## WHAT YOU WILL DO
Give back every line of the data, word for word.

(Collected data entries)
* * *

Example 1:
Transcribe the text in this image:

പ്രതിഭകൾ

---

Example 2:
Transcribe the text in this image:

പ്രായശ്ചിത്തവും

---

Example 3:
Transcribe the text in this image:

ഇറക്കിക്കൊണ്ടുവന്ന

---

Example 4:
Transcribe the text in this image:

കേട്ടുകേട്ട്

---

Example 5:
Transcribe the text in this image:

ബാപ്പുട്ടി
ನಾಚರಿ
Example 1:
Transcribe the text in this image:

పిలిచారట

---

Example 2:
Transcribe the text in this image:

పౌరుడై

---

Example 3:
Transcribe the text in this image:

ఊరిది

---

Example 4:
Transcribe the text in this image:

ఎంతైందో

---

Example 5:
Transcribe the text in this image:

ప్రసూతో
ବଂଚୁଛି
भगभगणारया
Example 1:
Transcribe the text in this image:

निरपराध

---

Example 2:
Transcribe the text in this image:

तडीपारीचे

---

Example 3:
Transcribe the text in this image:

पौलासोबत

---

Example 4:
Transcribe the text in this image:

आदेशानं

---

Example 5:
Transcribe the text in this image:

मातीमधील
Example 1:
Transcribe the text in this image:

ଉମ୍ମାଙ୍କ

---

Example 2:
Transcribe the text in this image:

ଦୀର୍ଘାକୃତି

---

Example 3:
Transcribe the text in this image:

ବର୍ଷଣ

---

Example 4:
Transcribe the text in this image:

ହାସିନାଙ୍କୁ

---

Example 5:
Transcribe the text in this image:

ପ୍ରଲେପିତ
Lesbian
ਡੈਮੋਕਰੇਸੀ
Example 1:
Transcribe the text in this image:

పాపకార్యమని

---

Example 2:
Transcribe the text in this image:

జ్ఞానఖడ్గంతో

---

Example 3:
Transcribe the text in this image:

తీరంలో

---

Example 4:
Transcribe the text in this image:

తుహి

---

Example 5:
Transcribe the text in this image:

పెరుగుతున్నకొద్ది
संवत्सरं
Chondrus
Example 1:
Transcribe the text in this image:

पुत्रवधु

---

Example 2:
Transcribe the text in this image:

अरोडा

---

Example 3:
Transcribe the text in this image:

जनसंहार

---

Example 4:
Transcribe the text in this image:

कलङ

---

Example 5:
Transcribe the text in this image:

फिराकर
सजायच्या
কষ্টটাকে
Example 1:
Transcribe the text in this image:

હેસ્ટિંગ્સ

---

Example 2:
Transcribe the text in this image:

* * *

## OUTPUT
Example 1:
Transcribe the text in this image:

പ്രതിഭകൾ

---

Example 2:
Transcribe the text in this image:

പ്രായശ്ചിത്തവും

---

Example 3:
Transcribe the text in this image:

ഇറക്കിക്കൊണ്ടുവന്ന

---

Example 4:
Transcribe the text in this image:

കേട്ടുകേട്ട്

---

Example 5:
Transcribe the text in this image:

ബാപ്പുട്ടി
ನಾಚರಿ
Example 1:
Transcribe the text in this image:

పిలిచారట

---

Example 2:
Transcribe the text in this image:

పౌరుడై

---

Example 3:
Transcribe the text in this image:

ఊరిది

---

Example 4:
Transcribe the text in this image:

ఎంతైందో

---

Example 5:
Transcribe the text in this image:

ప్రసూతో
ବଂଚୁଛି
भगभगणारया
Example 1:
Transcribe the text in this image:

निरपराध

---

Example 2:
Transcribe the text in this image:

तडीपारीचे

---

Example 3:
Transcribe the text in this image:

पौलासोबत

---

Example 4:
Transcribe the text in this image:

आदेशानं

---

Example 5:
Transcribe the text in this image:

मातीमधील
Example 1:
Transcribe the text in this image:

ଉମ୍ମାଙ୍କ

---

Example 2:
Transcribe the text in this image:

ଦୀର୍ଘାକୃତି

---

Example 3:
Transcribe the text in this image:

ବର୍ଷଣ

---

Example 4:
Transcribe the text in this image:

ହାସିନାଙ୍କୁ

---

Example 5:
Transcribe the text in this image:

ପ୍ରଲେପିତ
Lesbian
ਡੈਮੋਕਰੇਸੀ
Example 1:
Transcribe the text in this image:

పాపకార్యమని

---

Example 2:
Transcribe the text in this image:

జ్ఞానఖడ్గంతో

---

Example 3:
Transcribe the text in this image:

తీరంలో

---

Example 4:
Transcribe the text in this image:

తుహి

---

Example 5:
Transcribe the text in this image:

పెరుగుతున్నకొద్ది
संवत्सरं
Chondrus
Example 1:
Transcribe the text in this image:

पुत्रवधु

---

Example 2:
Transcribe the text in this image:

अरोडा

---

Example 3:
Transcribe the text in this image:

जनसंहार

---

Example 4:
Transcribe the text in this image:

कलङ

---

Example 5:
Transcribe the text in this image:

फिराकर
सजायच्या
কষ্টটাকে
Example 1:
Transcribe the text in this image:

હેસ્ટિંગ્સ

---

Example 2:
Transcribe the text in this image:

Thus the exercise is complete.